Under the Food, Drug, and Cosmetics Act, the FDA approves drugs based on substantial evidence of safety and effectiveness. The risk/benefit assessment for RGT in certain populations must also consider the adequacy of efficacy data in some subgroups (e.g., blacks/African Americans and patients with cirrhosis). Overall, the SVR rate with telaprevir in treatment-experienced Blacks/African Americans is similar to that in Caucasians, although the number of black patients in the trials was small (≈4% of treatment-experienced subjects). For treatment-naïve patients with cirrhosis, the SVR rate (≈70%: 19/27 from the ADVANCE and ILLUMINATE trials) was numerically lower in patients achieving eRVR with a 24-week treatment (T12/PR24) compared with the 92% (11/12 from ILLUMINATE trial) SVR rate in those with a 48-week treatment (T12/PR48). This observation, though based on a small number of subjects, led to labeling language that treatment-naïve patients with cirrhosis may benefit from a 48-week total treatment, even for those patients who had achieved eRVR.1 For prior relapsers with cirrhosis, SVR was achieved in all six patients (from Studies 106 and 107) who achieved eRVR with a 24-week treatment compared with the 90% (31/42 from ADVANCE trial) SVR rate in those with a 48-week treatment; however, the number of subjects was small. The bridging analysis demonstrates that a treatment that was deemed appropriate for potential relapsers (represented within the treatment-naïve population) should also be appropriate for prior relapsers. With very limited information, a 48-week total treatment may be better for both potential relapsers (in the treatment-naïve population) and prior relapsers with cirrhosis who have similar interferon-response characteristics.

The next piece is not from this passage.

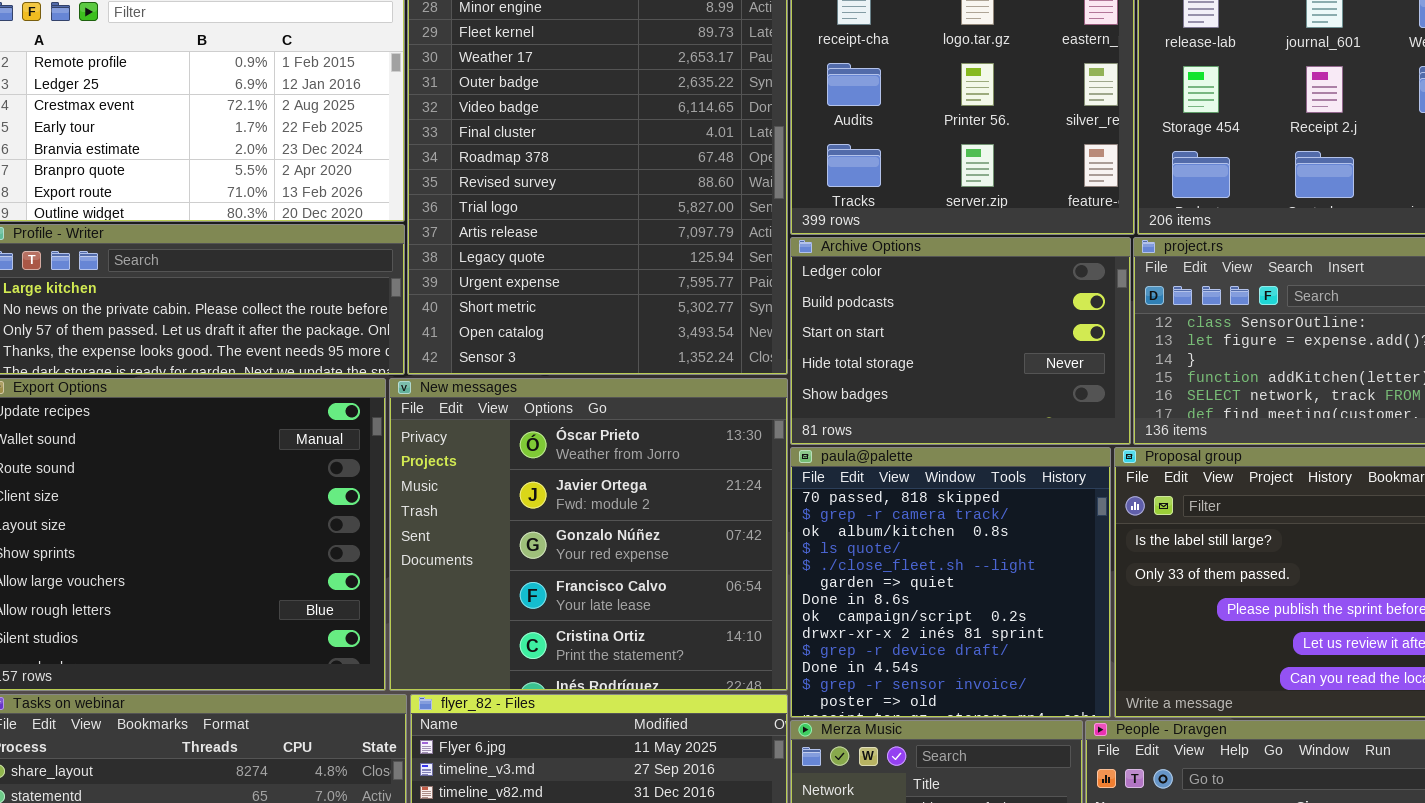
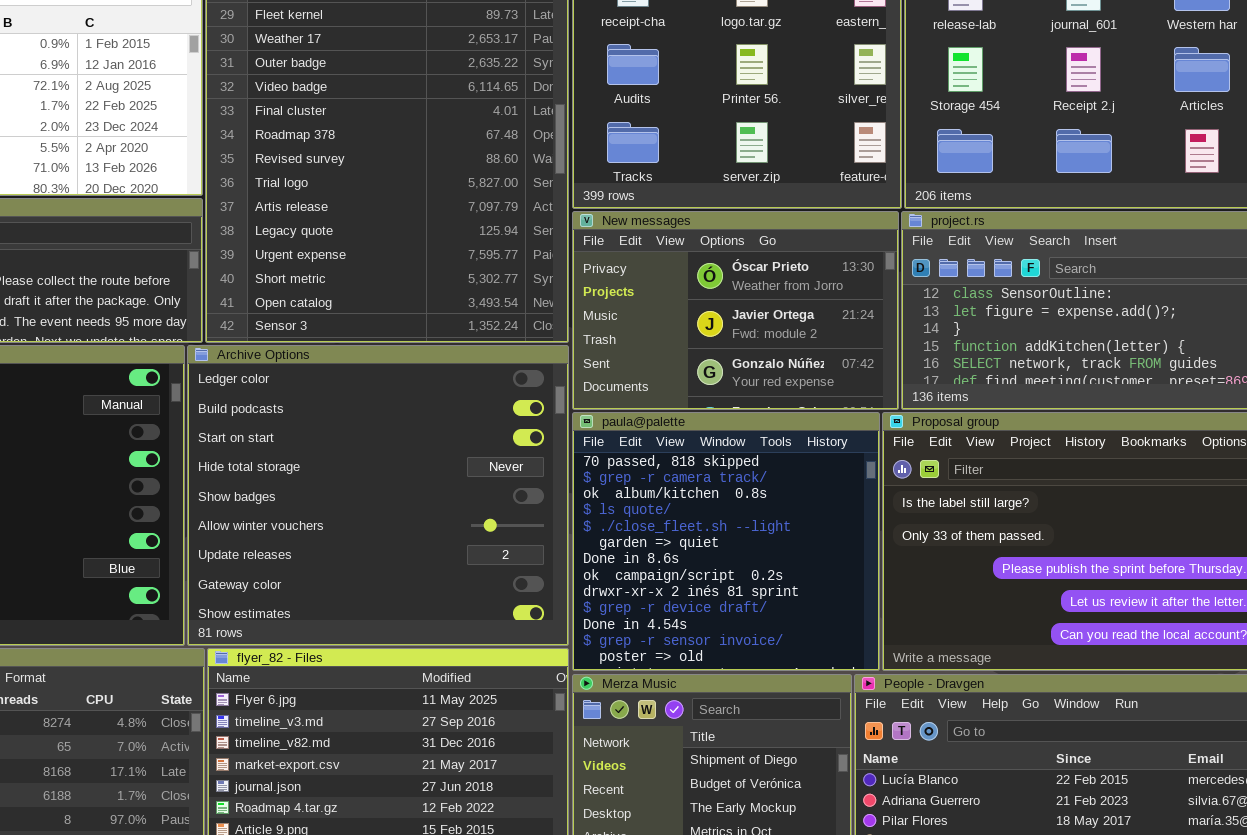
Archive Options: [790,237,1131,445] -> [187,345,569,646], moved, resized
New messages: [389,378,788,691] -> [572,211,899,410], moved, resized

In conclusion, FDA-approved telaprevir RGT for prior relapsers based on knowledge from phase 2 and phase 3 studies and bridging data between treatment-naïve and P/R-experienced subjects. Further, data from the REALIZE trial independently reproduced data from the ADVANCE trial and supported the assertion that data from treatment-experienced subjects may serve as supportive evidence in treatment-naïve subjects.
Data for these analyses were submitted to the US Food and Drug Administration by Vertex as part of a new drug application.